DIRECTIONS FOR THIS TASK: For each entry, repeat the text exactly and omit any picture it holds.
──────── MATERIAL SUPPLIED ────────
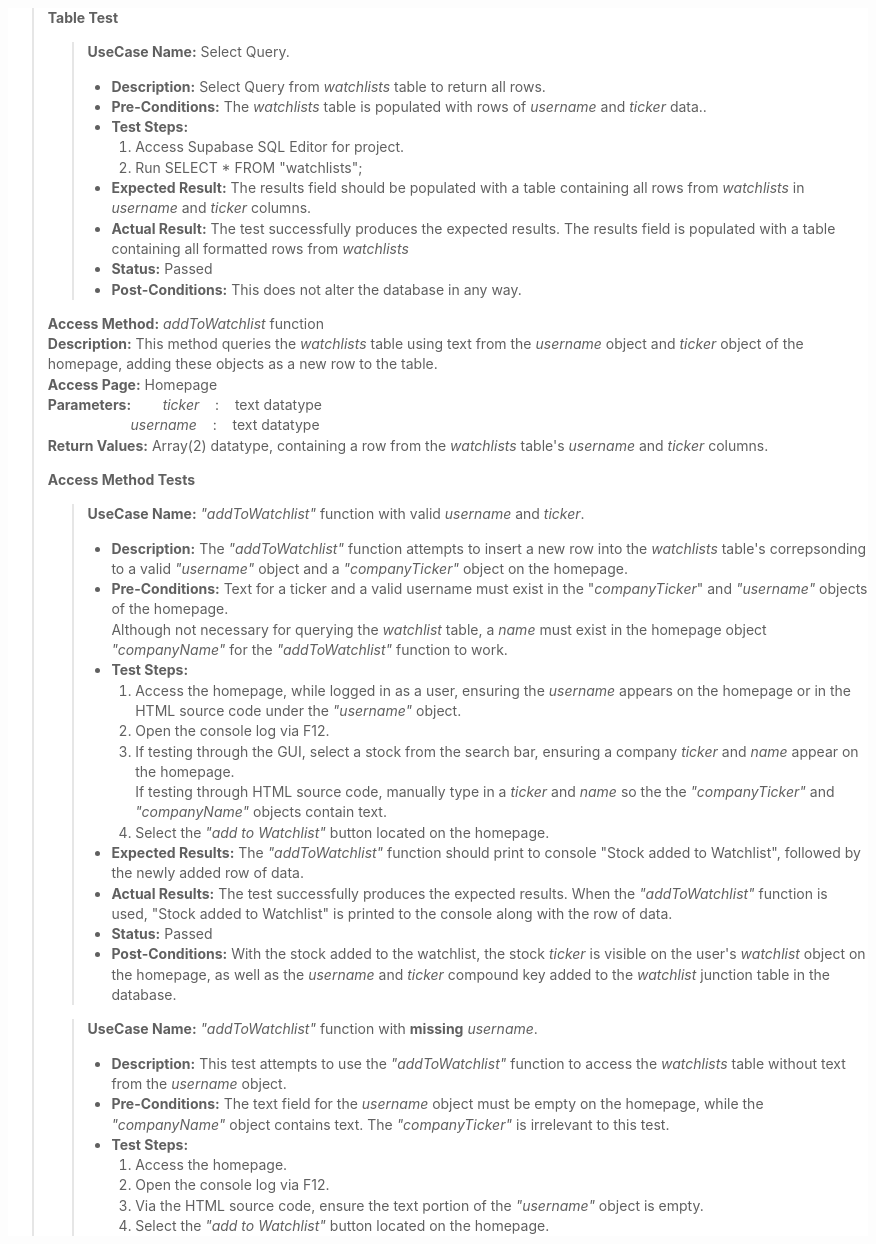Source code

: >
> **Table Test**<br>
>> **UseCase Name:** Select Query.
>> * **Description:** Select Query from _watchlists_ table to return all rows.
>> * **Pre-Conditions:** The _watchlists_ table is populated with rows of _username_ and _ticker_ data..
>>* **Test Steps:**
>>    1. Access Supabase SQL Editor for project.
>>    2. Run SELECT * FROM "watchlists";
>> * **Expected Result:** The results field should be populated with a table containing all rows from _watchlists_ in _username_ and _ticker_ columns.
>> * **Actual Result:** The test successfully produces the expected results. The results field is populated with a table containing all formatted rows from _watchlists_
>> * **Status:** Passed
>> * **Post-Conditions:** This does not alter the database in any way.
>
> **Access Method:** _addToWatchlist_ function<br>
> **Description:** This method queries the _watchlists_ table using text from the _username_ object and _ticker_ object of the homepage, adding these objects as a new row to the table.<br>
> **Access Page:** Homepage<br>
> **Parameters:** &nbsp;&nbsp;&nbsp;&nbsp;&nbsp;&nbsp; _ticker_ &nbsp;&nbsp; : &nbsp;&nbsp; text datatype<br>
>&nbsp;&nbsp;&nbsp;&nbsp;&nbsp;&nbsp;&nbsp;&nbsp;&nbsp;&nbsp;&nbsp;&nbsp;&nbsp;&nbsp;&nbsp;&nbsp;&nbsp;&nbsp;&nbsp;&nbsp; _username_ &nbsp;&nbsp; : &nbsp;&nbsp; text datatype<br>
> **Return Values:** Array(2) datatype, containing a row from the _watchlists_ table's _username_ and _ticker_ columns.<br>
>
> **Access Method Tests**<br>
>> **UseCase Name:** _"addToWatchlist"_ function with valid _username_ and _ticker_.
>> * **Description:** The _"addToWatchlist"_ function attempts to insert a new row into the _watchlists_ table's correpsonding to a valid _"username"_ object and a _"companyTicker"_ object on the homepage.
>> * **Pre-Conditions:** Text for a ticker and a valid username must exist in the "_companyTicker_" and _"username"_ objects of the homepage.<br> Although not necessary for querying the _watchlist_ table, a _name_ must exist in the homepage object _"companyName"_ for the _"addToWatchlist"_ function to work.
>> * **Test Steps:**
>>    1. Access the homepage, while logged in as a user, ensuring the _username_ appears on the homepage or in the HTML source code under the _"username"_ object.
>>    2. Open the console log via F12.
>>    3. If testing through the GUI, select a stock from the search bar, ensuring a company _ticker_ and _name_ appear on the homepage. <br> If testing through HTML source code, manually type in a _ticker_ and _name_ so the the _"companyTicker"_ and _"companyName"_ objects contain text.
>>    4. Select the _"add to Watchlist"_ button located on the homepage.
>> * **Expected Results:** The _"addToWatchlist"_ function should print to console "Stock added to Watchlist", followed by the newly added row of data.
>> * **Actual Results:** The test successfully produces the expected results. When the _"addToWatchlist"_ function is used, "Stock added to Watchlist" is printed to the console along with the row of data.
>> * **Status:** Passed
>> * **Post-Conditions:** With the stock added to the watchlist, the stock _ticker_ is visible on the user's _watchlist_ object on the homepage, as well as the _username_ and _ticker_ compound key added to the _watchlist_ junction table in the database.
>
>> **UseCase Name:** _"addToWatchlist"_ function with **missing** _username_.
>> * **Description:**  This test attempts to use the _"addToWatchlist"_ function to access the _watchlists_ table without text from the _username_ object.
>> * **Pre-Conditions:** The text field for the _username_ object must be empty on the homepage, while the _"companyName"_ object contains text. The _"companyTicker"_ is irrelevant to this test.
>> * **Test Steps:**
>>    1. Access the homepage.
>>    2. Open the console log via F12.
>>    3. Via the HTML source code, ensure the text portion of the _"username"_ object is empty.
>>    4. Select the _"add to Watchlist"_ button located on the homepage.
────────
RESULT OF THIS TASK:
Source code

: >
> **Table Test**<br>
>> **UseCase Name:** Select Query.
>> * **Description:** Select Query from _watchlists_ table to return all rows.
>> * **Pre-Conditions:** The _watchlists_ table is populated with rows of _username_ and _ticker_ data..
>>* **Test Steps:**
>>    1. Access Supabase SQL Editor for project.
>>    2. Run SELECT * FROM "watchlists";
>> * **Expected Result:** The results field should be populated with a table containing all rows from _watchlists_ in _username_ and _ticker_ columns.
>> * **Actual Result:** The test successfully produces the expected results. The results field is populated with a table containing all formatted rows from _watchlists_
>> * **Status:** Passed
>> * **Post-Conditions:** This does not alter the database in any way.
>
> **Access Method:** _addToWatchlist_ function<br>
> **Description:** This method queries the _watchlists_ table using text from the _username_ object and _ticker_ object of the homepage, adding these objects as a new row to the table.<br>
> **Access Page:** Homepage<br>
> **Parameters:** &nbsp;&nbsp;&nbsp;&nbsp;&nbsp;&nbsp; _ticker_ &nbsp;&nbsp; : &nbsp;&nbsp; text datatype<br>
>&nbsp;&nbsp;&nbsp;&nbsp;&nbsp;&nbsp;&nbsp;&nbsp;&nbsp;&nbsp;&nbsp;&nbsp;&nbsp;&nbsp;&nbsp;&nbsp;&nbsp;&nbsp;&nbsp;&nbsp; _username_ &nbsp;&nbsp; : &nbsp;&nbsp; text datatype<br>
> **Return Values:** Array(2) datatype, containing a row from the _watchlists_ table's _username_ and _ticker_ columns.<br>
>
> **Access Method Tests**<br>
>> **UseCase Name:** _"addToWatchlist"_ function with valid _username_ and _ticker_.
>> * **Description:** The _"addToWatchlist"_ function attempts to insert a new row into the _watchlists_ table's correpsonding to a valid _"username"_ object and a _"companyTicker"_ object on the homepage.
>> * **Pre-Conditions:** Text for a ticker and a valid username must exist in the "_companyTicker_" and _"username"_ objects of the homepage.<br> Although not necessary for querying the _watchlist_ table, a _name_ must exist in the homepage object _"companyName"_ for the _"addToWatchlist"_ function to work.
>> * **Test Steps:**
>>    1. Access the homepage, while logged in as a user, ensuring the _username_ appears on the homepage or in the HTML source code under the _"username"_ object.
>>    2. Open the console log via F12.
>>    3. If testing through the GUI, select a stock from the search bar, ensuring a company _ticker_ and _name_ appear on the homepage. <br> If testing through HTML source code, manually type in a _ticker_ and _name_ so the the _"companyTicker"_ and _"companyName"_ objects contain text.
>>    4. Select the _"add to Watchlist"_ button located on the homepage.
>> * **Expected Results:** The _"addToWatchlist"_ function should print to console "Stock added to Watchlist", followed by the newly added row of data.
>> * **Actual Results:** The test successfully produces the expected results. When the _"addToWatchlist"_ function is used, "Stock added to Watchlist" is printed to the console along with the row of data.
>> * **Status:** Passed
>> * **Post-Conditions:** With the stock added to the watchlist, the stock _ticker_ is visible on the user's _watchlist_ object on the homepage, as well as the _username_ and _ticker_ compound key added to the _watchlist_ junction table in the database.
>
>> **UseCase Name:** _"addToWatchlist"_ function with **missing** _username_.
>> * **Description:**  This test attempts to use the _"addToWatchlist"_ function to access the _watchlists_ table without text from the _username_ object.
>> * **Pre-Conditions:** The text field for the _username_ object must be empty on the homepage, while the _"companyName"_ object contains text. The _"companyTicker"_ is irrelevant to this test.
>> * **Test Steps:**
>>    1. Access the homepage.
>>    2. Open the console log via F12.
>>    3. Via the HTML source code, ensure the text portion of the _"username"_ object is empty.
>>    4. Select the _"add to Watchlist"_ button located on the homepage.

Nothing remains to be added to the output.